10. Code Identity & The Verified-to-Binary Gap

1. Introduction: The "Double-Compiler" Problem

In most formally verified languages, there is a dangerous gap between the code that is verified and the code that actually runs.

Case A: Verification happens on a mathematical model (e.g., TLA+, Coq) that was written by hand. If the model doesn't match the implementation, the proof is worthless.
Case B: Verification happens on the source code, but the compiler's optimization or code generation passes introduce bugs that weren't in the source.

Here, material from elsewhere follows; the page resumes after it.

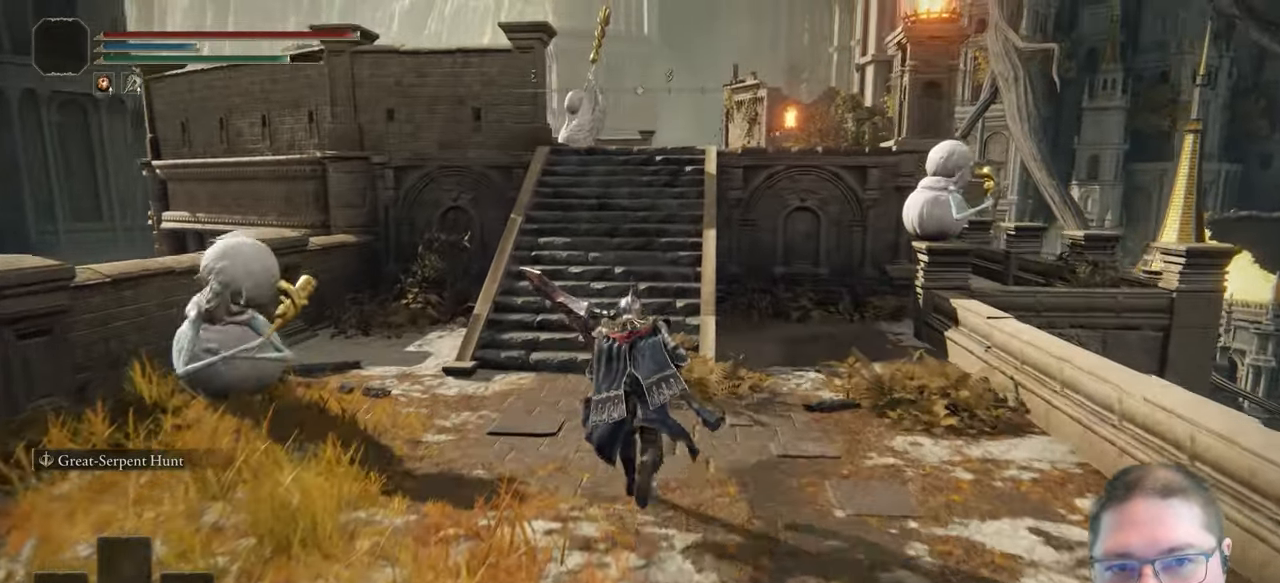
{"dt_ms": 500, "buttons": ["B"], "left_stick": "up", "right_stick": "center", "events": []}
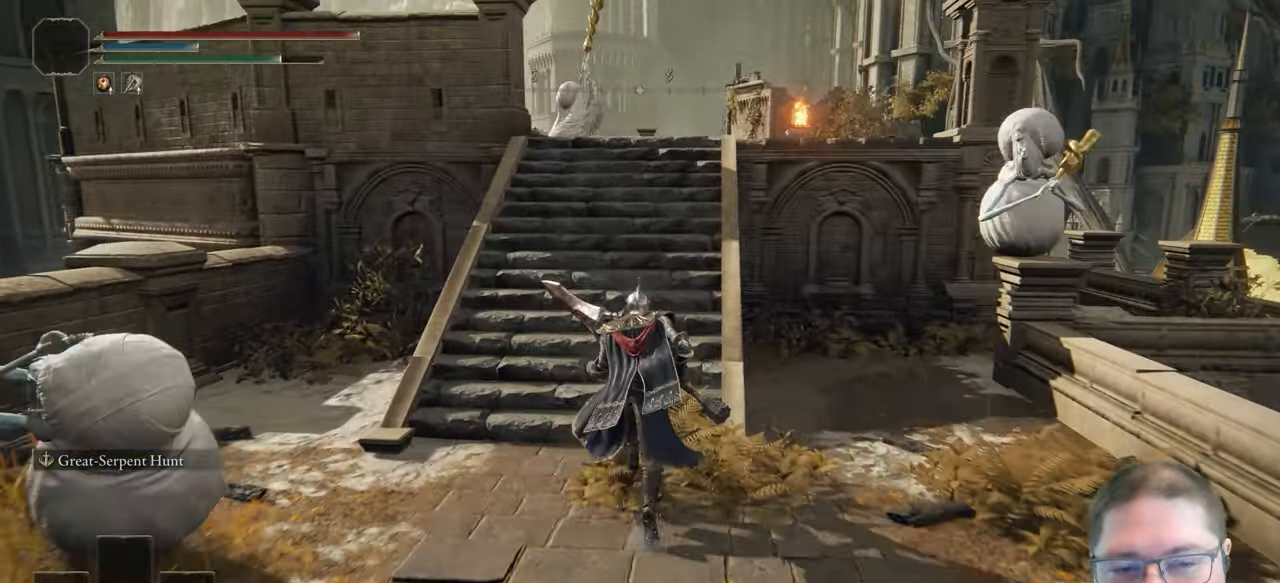
{"dt_ms": 500, "buttons": ["B"], "left_stick": "up", "right_stick": "center", "events": []}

Sector9 addresses this through Unified Code Identity. It uses the same frontend to parse and type-check the code for both the verifier (Viper/TLA+) and the runtime (Wasm). However, this creates a new challenge: Runtime Projection. Verification code often contains "Ghost" logic (proof-only variables and lemmas) that must be completely erased from the production binary without changing the program's behavior.

This research analyzes how Sector9 ensures this gap is closed using src/pipeline/pipeline.ml and src/pipeline/typed_phase_check.ml.

2. The Runtime Projection Pipeline

Sector9 implements a strict "Fail-Closed" projection pipeline. When the compiler prepares a canister for deployment, it performs a series of Erasure Transformations.

Ghost Erasure

The system identifies any declaration marked with the ghost keyword. These are recursively pruned from the AST.

let standalone_runtime_surface_entry_of_dec (dec : Syntax.dec) : (...) option =
  let phase = dec.Source.note.Syntax.note_phase in
  if phase = Some Syntax.GhostPhase || CompUnit.is_ghost_only_scaffolding_dec dec then
    None
  else
    (* ... export to runtime surface *)

This ensures that the "Runtime Surface" of a module—the set of functions and variables accessible to other canisters—contains zero traces of the verification logic.

Unit-Call Erasure

A common pattern in Sector9 is calling a lemma (a ghost function that returns unit) to help the verifier prove a property.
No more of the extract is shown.